Project Overview
Commodities
- Animals: bees
Practices
- Animal Production: animal protection and health, behavior, pollination services, pesticide impacts
Proposal abstract:
Pesticides are widely used to prevent the loss of crop yields to insect pests. However, pesticides can also have detrimental effects on beneficial insects that contribute to successful crop pollination. While there has been much recent interest in the effects of pesticides on bees, the majority of this research has focused on honeybees (Apis mellifera) and bumblebees (Bombus spp.), with experiments largely conducted under lab conditions. However, other bee species are also critical pollinators to many crops. The majority of the 4,000 bee species in North America are solitary and ground nesting, and in Cucurbita crops (pumpkin, squash, zucchini) the specialist ground nesting squash bee (Eucera pruinosa) provides the majority of the pollination services. Recent studies have shown that insecticide exposure in semi-field experiments can reduce the reproductive success of squash bees, but how pesticide exposure impacts their foraging behavior and ultimately, population numbers, is not known. If foraging behavior or abundance is negatively impacted by exposure this could have major consequences to pumpkin production. In this study I will assess the influence of pesticide exposure on squash bee communities across sites in central Texas. Specifically, I will address how pesticides impact squash bee abundance, the contributions that individual squash bees make to pollination services in terms of pollination efficiency, and if pesticide exposure predisposes bees to be increasingly susceptible to further exposure by the two commonly used insecticides: thiamethoxam and bifenthrin.
Project objectives from proposal:
Aim 1: Assess how pesticide exposure and landscape composition impact squash bee abundance . It is critical to understand exposure across the community, but especially for the key pollinator, E. pruinosa; this will be done To understand variation in pesticide exposure across sites we will compare the pesticide residues detected in the bees themselves to the residues detected in the pollen and nectar from the plants, and soil from each site. Texas pumpkin farms off a useful natural laboratory for addressing questions about pesticide exposure since there is a wide range of management practices employed, from small organic farms to very large scale farms with conventional management that includes the use of traditional insecticides. Pollinator surveys on cultivated pumpkins will be conducted at 12 farms across central Texas that vary in their usage of pesticides at three time points during the blooming period. Specifically, we will compare how bee abundance is predicted by a traditional hazard assessment that only considers the concentrations of pesticides in the crop nectar versus a hazard assessment that additionally considers exposure through pollen and soil (Chan et al., 2019).

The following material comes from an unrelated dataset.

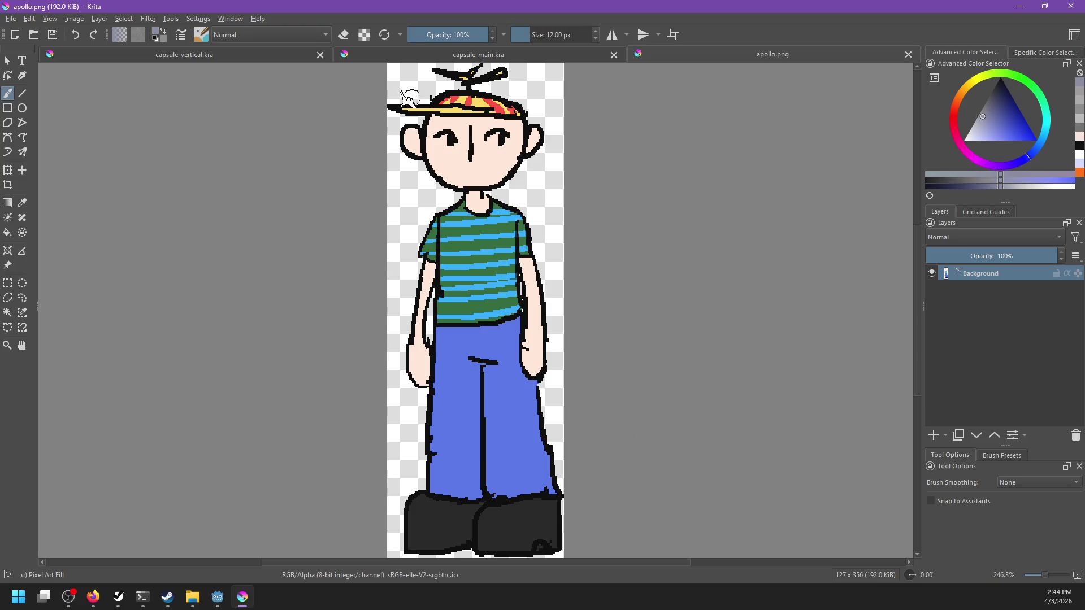
{"action": "left_click", "coordinate": [299, 54]}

This will allow us to identify the most important routes of exposure by comparing these two different hazard assessments to our measures of pesticide residues in individual bees, to see what routes of exposure are most important to consider to prevent population declines.
Aim 2: Determine to what extent pollination efficiency is affected by pesticide exposure and landscape composition. By directly measuring if the individual contribution a squash bee makes to fruit set correlates with pesticide exposure at a site we can have a more accurate representation of potential losses.
Understanding the abundance of the pollinators across sites in addition how much each of those pollinators contributes to crop production allows us to quantify if the bees are negatively impacted by pesticide exposure at what point we would expect to see losses to yield.
Aim 3: Experimentally test if exposure of two commonly used insecticides have lethal or sub-lethal effects on squash bees. The effects of insecticides on pollinators are typically tested using honey bees and bumblebees; we have adapted established protocols from those species to test how field realistic exposure of two commonly used insecticides affects squash bees. Specifically we will address is propensity to forage is negatively impacted by field realistic exposure to thiamethoxam and bifenthrin with a proboscis extension response assay that can be used on wild caught bees. This will allow us to test whether insecticide effects on these responses are generalizable beyond models species, and if prior pesticide exposure in the environment leads to greater susceptibility to these effects.